* Instruction: Transcribe every entry that follows, word for word, and omit the images.

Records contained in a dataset
◆ ◆ ◆

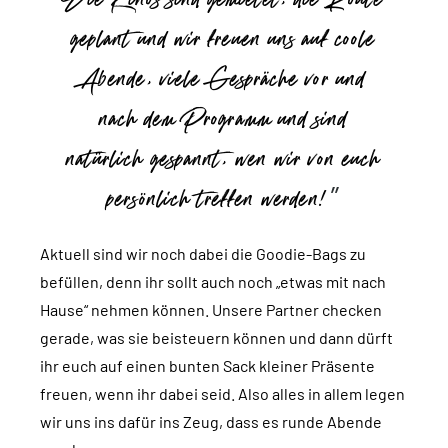
geplant und wir freuen uns auf coole
Abende, viele Gespräche vor und
nach dem Programm und sind
natürlich gespannt, wen wir von euch
persönlich treffen werden!
Aktuell sind wir noch dabei die Goodie-Bags zu
befüllen, denn ihr sollt auch noch „etwas mit nach
Hause“ nehmen können. Unsere Partner checken
gerade, was sie beisteuern können und dann dürft
ihr euch auf einen bunten Sack kleiner Präsente
freuen, wenn ihr dabei seid. Also alles in allem legen
wir uns ins dafür ins Zeug, dass es runde Abende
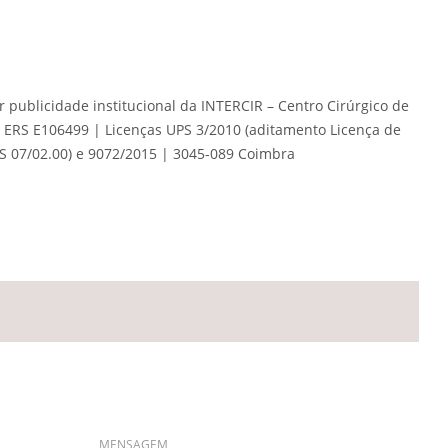
 publicidade institucional da INTERCIR – Centro Cirúrgico de
| ERS E106499 | Licenças UPS 3/2010 (aditamento Licença de
 07/02.00) e 9072/2015 | 3045-089 Coimbra
Deixar um Comentário
MENSAGEM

◆ ◆ ◆

* Exercise response:
geplant und wir freuen uns auf coole
Abende, viele Gespräche vor und
nach dem Programm und sind
natürlich gespannt, wen wir von euch
persönlich treffen werden!
Aktuell sind wir noch dabei die Goodie-Bags zu
befüllen, denn ihr sollt auch noch „etwas mit nach
Hause“ nehmen können. Unsere Partner checken
gerade, was sie beisteuern können und dann dürft
ihr euch auf einen bunten Sack kleiner Präsente
freuen, wenn ihr dabei seid. Also alles in allem legen
wir uns ins dafür ins Zeug, dass es runde Abende
 publicidade institucional da INTERCIR – Centro Cirúrgico de
| ERS E106499 | Licenças UPS 3/2010 (aditamento Licença de
 07/02.00) e 9072/2015 | 3045-089 Coimbra
Deixar um Comentário
MENSAGEM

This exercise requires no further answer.